**TASKS TO CARRY OUT:**
1. In the issue about letting model visualizers wrap Pipeline objects, shorten the paragraph that begins "I propose that we modify the ModelVisualizer" into a bulleted list that keeps its main facts.
2. Pick up the issue thread about letting model visualizers wrap Pipeline objects after its last sentence and keep writing it.

BEGIN TEXT BLOCK

Allow ModelVisualizers to wrap Pipeline objects #498

bbengfort · 2018-07-13T13:06:32Z

Describe the solution you'd like

Our model visualizers expect to wrap classifiers, regressors, or clusters in order to visualize the model under the hood; they even do checks to ensure the right estimator is passed in. Unfortunately in many cases, passing a pipeline object as the model in question does not allow the visualizer to work, even though the model is acceptable as a pipeline, e.g. it is a classifier for classification score visualizers (more on this below). This is primarily because the Pipeline wrapper masks the attributes needed by the visualizer.

I propose that we modify the ModelVisualizer to change the ModelVisualizer.estimator attribute to a @property - when setting the estimator property, we can perform a check to ensure that the Pipeline has a final_estimator attribute (e.g. that it is not a transformer pipeline). When getting the estimator property, we can return the final estimator instead of the entire Pipeline. This should ensure that we can use pipelines in our model visualizers.

NOTE however that we will still have to fit(), predict(), and score() on the entire pipeline, so this is a bit more nuanced than it seems on first glance. There will probably have to be is_pipeline() checking and other estimator access utilities.

Is your feature request related to a problem? Please describe.

Consider the following, fairly common code:

from sklearn.pipeline import Pipeline
from sklearn.neural_network import MLPClassifier 
from sklearn.feature_extraction.text import TfidfVectorizer 

from yellowbrick.classifier import ClassificationReport 

model = Pipeline([
    ('tfidf', TfidfVectorizer()), 
    ('mlp', MLPClassifier()), 
]) 

oz = ClassificationReport(model)
oz.fit(X_train, y_train)
oz.score(X_test, y_test)
oz.poof()

This seems to be a valid model for a classification report, unfortunately the classification report is not able to access the MLPClassiifer's classes_ attribute since the Pipeline doesn't know how to pass that on to the final estimator.

I think the original idea for the ScoreVisualizers was that they would be inside of Pipelines, e.g.

model = Pipeline([
    ('tfidf', TfidfVectorizer()), 
    ('clf', ClassificationReport(MLPClassifier())), 
]) 

model.fit(X, y)
model.score(X_test, y_test)
model.named_steps['clf'].poof()

But this makes it difficult to use more than one visualizer; e.g. ROCAUC visualizer and CR visualizer.

Definition of Done

Update ModelVisualizer class with pipeline helpers
Ensure current tests pass
Add test to all model visualizer subclasses to pass in a pipeline as the estimator
Add documentation about using visualizers with pipelines

The text was updated successfully, but these errors were encountered:

Yogayu · 2019-04-07T15:59:32Z

Dear Mentor @bbengfort ,

I am very interested in this Project for GSoC2019. So I spend two days to understand the core concept of yellowbrick and the struct of the yellowbrick library. However, there is something confusing to me about this idea, so if you can discuss with me, it will greatly help.

END TEXT BLOCK
BEGIN GIVEN RECORDS

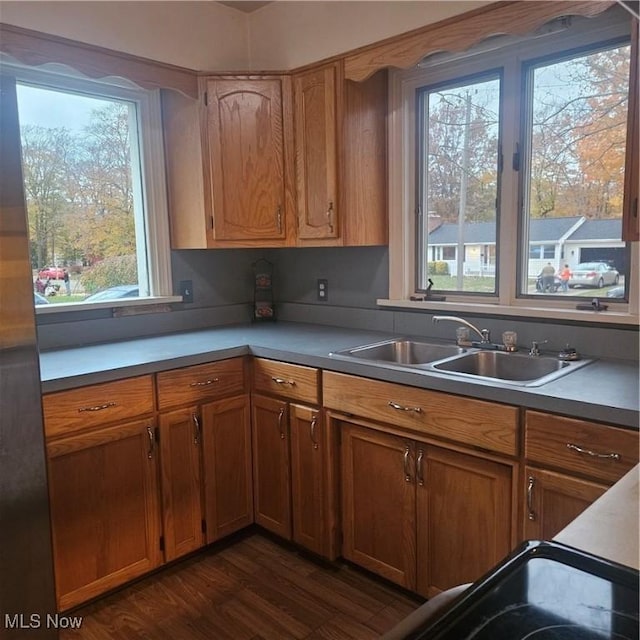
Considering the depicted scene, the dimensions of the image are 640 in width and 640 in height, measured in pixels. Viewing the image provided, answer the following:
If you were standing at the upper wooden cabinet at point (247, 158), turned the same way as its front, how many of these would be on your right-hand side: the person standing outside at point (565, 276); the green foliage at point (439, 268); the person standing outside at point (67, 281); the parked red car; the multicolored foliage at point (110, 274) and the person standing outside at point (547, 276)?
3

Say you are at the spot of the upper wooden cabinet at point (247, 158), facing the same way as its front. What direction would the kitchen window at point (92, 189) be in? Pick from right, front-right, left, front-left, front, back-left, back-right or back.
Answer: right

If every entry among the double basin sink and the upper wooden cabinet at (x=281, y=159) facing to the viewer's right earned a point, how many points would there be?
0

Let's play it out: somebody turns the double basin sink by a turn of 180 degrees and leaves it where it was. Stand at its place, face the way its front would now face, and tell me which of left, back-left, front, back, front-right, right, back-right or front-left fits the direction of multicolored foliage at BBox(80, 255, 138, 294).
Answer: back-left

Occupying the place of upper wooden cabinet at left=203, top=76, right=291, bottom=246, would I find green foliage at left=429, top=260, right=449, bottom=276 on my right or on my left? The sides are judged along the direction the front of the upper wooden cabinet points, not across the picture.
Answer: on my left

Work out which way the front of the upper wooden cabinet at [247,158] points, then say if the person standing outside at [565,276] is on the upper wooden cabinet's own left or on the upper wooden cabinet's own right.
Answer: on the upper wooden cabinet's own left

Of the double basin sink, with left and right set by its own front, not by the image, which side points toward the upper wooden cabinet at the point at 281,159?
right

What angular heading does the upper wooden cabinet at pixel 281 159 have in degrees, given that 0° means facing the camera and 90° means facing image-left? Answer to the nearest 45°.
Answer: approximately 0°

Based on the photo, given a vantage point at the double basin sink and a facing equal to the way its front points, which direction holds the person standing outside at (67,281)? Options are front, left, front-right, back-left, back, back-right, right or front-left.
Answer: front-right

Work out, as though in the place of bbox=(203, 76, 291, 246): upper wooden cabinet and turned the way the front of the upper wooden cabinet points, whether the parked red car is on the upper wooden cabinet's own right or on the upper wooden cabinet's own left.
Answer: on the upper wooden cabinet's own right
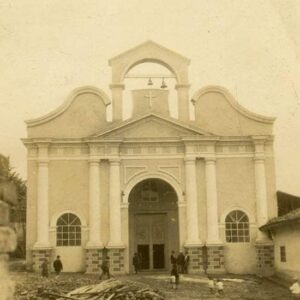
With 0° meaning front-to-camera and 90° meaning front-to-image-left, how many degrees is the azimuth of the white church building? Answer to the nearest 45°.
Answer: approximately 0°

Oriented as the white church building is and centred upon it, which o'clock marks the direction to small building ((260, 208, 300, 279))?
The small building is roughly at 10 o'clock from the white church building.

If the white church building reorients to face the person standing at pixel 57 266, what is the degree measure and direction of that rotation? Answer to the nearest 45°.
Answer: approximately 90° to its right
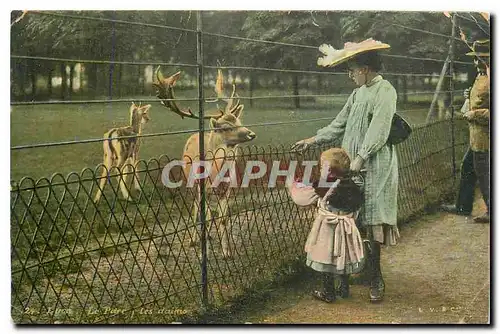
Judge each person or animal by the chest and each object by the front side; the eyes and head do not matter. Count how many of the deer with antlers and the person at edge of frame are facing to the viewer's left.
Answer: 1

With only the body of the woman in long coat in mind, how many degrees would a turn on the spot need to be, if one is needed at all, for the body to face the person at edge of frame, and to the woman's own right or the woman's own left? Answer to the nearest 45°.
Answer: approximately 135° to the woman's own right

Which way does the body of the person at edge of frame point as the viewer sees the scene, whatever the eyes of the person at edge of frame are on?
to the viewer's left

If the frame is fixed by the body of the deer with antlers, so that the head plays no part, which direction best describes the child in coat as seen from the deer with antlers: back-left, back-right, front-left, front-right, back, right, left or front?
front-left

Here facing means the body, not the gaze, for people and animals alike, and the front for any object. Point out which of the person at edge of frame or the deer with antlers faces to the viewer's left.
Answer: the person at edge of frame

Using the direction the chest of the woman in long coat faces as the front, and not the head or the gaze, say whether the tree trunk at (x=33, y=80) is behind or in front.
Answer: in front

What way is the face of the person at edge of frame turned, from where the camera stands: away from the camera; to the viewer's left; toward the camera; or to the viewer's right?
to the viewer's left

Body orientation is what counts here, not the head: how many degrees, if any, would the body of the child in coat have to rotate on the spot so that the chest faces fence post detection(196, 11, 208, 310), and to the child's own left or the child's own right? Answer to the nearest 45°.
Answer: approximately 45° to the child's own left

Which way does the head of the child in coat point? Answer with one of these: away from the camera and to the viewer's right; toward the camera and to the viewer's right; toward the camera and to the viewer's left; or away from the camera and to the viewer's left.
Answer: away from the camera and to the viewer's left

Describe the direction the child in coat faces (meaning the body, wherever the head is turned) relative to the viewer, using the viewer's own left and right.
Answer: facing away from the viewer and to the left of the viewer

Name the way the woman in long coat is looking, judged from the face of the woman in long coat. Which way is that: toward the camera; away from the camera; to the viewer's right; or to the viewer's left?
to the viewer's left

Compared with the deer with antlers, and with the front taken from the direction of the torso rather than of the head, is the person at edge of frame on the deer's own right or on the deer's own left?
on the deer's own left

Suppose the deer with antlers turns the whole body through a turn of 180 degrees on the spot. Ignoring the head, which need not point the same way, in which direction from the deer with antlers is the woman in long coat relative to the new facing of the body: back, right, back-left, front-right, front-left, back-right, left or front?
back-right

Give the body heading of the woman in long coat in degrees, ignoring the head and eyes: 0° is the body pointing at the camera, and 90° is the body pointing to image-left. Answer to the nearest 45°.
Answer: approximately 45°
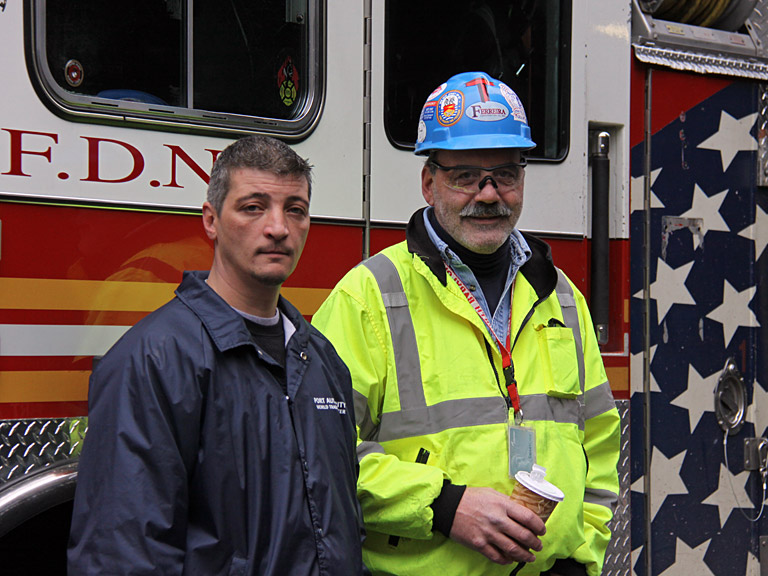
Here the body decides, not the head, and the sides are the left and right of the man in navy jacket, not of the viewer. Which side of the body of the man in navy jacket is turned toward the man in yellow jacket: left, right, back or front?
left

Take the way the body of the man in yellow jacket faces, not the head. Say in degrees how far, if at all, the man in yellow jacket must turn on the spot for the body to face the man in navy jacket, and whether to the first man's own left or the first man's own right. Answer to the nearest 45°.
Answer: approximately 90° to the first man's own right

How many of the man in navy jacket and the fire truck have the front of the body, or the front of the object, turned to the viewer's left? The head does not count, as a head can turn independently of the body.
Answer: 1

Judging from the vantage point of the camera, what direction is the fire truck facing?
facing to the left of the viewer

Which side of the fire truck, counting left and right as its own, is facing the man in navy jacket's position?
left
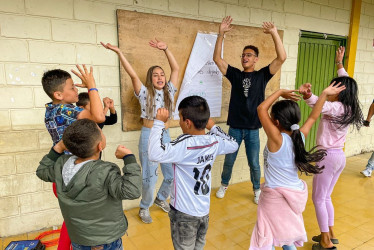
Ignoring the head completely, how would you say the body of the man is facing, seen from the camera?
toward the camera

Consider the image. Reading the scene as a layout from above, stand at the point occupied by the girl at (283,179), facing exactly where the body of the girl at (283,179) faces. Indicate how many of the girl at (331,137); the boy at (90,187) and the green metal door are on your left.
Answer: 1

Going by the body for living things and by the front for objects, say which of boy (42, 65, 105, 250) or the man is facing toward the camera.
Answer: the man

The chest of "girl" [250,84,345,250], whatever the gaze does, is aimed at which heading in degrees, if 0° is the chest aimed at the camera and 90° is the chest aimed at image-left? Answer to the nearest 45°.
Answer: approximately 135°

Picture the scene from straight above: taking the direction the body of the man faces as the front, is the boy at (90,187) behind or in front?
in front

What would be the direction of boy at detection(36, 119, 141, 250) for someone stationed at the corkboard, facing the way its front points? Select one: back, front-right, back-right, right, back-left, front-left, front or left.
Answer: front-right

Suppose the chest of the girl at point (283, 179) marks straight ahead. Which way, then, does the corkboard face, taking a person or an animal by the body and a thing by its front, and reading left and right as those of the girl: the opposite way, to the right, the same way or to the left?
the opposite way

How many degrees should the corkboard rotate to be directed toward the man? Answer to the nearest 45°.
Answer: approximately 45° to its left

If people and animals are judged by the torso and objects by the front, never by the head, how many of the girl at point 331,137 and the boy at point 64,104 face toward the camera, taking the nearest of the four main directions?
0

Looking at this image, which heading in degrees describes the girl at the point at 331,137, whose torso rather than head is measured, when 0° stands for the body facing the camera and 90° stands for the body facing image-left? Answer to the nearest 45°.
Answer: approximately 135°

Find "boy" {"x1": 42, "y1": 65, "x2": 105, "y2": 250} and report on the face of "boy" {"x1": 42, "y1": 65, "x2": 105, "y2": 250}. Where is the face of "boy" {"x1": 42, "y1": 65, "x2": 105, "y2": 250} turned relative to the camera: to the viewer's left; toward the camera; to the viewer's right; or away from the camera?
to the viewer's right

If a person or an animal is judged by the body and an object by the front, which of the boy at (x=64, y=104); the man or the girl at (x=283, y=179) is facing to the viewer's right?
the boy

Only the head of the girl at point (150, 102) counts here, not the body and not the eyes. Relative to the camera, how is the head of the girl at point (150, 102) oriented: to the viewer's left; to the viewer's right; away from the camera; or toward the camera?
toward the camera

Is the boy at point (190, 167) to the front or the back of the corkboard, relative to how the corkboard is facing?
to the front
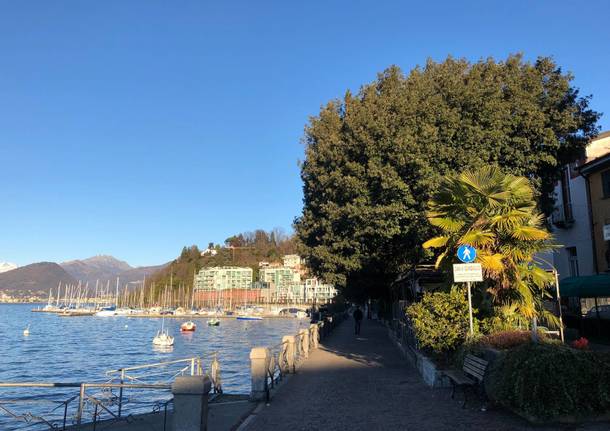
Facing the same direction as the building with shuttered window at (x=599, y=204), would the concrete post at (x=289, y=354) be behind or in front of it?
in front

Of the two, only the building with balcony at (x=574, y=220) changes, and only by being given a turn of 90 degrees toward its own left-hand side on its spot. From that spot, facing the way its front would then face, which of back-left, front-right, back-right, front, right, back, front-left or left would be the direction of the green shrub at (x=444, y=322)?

END GIVEN RECORDS

**ANSWERS BY ITEM:**
1.
- Change the ModelVisualizer.estimator attribute to a @property.
- When setting it, check that the Pipeline has a final_estimator attribute, meaning it is not a transformer pipeline.
- When getting it, return the final estimator instead of the whole Pipeline.
- This should let pipelines be used in the model visualizers.

2.
Brief introduction

First of all, I would like to introduce my understanding of the project. Since I am just beginning to get familiar with this project, there may be some mistakes in my understanding. If there is something wrong with my understanding, I really hope you can correct it.

Yellowbrick's core concept is to better assist decision-making in various processes of machine learning through a visual approach. So the visual object is the core foundation.

The root of the visual object Visualizer inherits from Scikit-Learn's BaseEstimator class. It adds Visualizer interface to enable visualization.

ModelVisualizer inherits from Visualizer and Wrapper. It's kind of like the adaptor in the adaptor pattern(also known as a wrapper). ModelVisualizer wraps model. And there are more classes inherits from ModelVisualizer, such as ScoreVisualizer.

The relationship of them in UML is like this:

The Feather: Allow ModelVisualizers to wrap Pipeline objects

In the above, you describe that the ModelVisualizer can wrap the model. Also, in many cases, a pipeline object can be passed to the ModelVisualizer as a model. However, the problem is that Pipeline encapsulates the real model final_estimator, so the ModelVisualizer can't directly interact with final_estimator, but only via Pipeline.

The relationship of them is like this:

Current Status

I read the source code, and the code shows that the current implementation is: when passing a pipeline object to the ModelVisualizers, the pipeline is directly assigned to the ModelVisualizers's estimator. The related fit(), predict(), and score() methods are also directly called methods in the Pipeline class.

My Question

Q1: Do you mean we want that ModelVisualizers provide an interfaces (get final_estimator), which then the subclass can assess the final_estimator's classes_ attribute?

Q2: The source code of Pipeline shows we can get final_estimator through pipeline.steps[-1][1]. Is this the right way?
Q3: Under what circumstances do we need to use classes_ attribute? Could you give me an example?
Q4: The Pipeline itself already has fit(), predict(), and score() function. Therefore, when called in ModelVisualizer class and its subclasses, is it also directly using the Pipeline method. Or we have to implementation by ourselves?

I'm sorry that I wrote a little too much, but it is for the purpose of clearer expression and communication. If my question is too simple, please forgive me. You know, everyone has a beginning.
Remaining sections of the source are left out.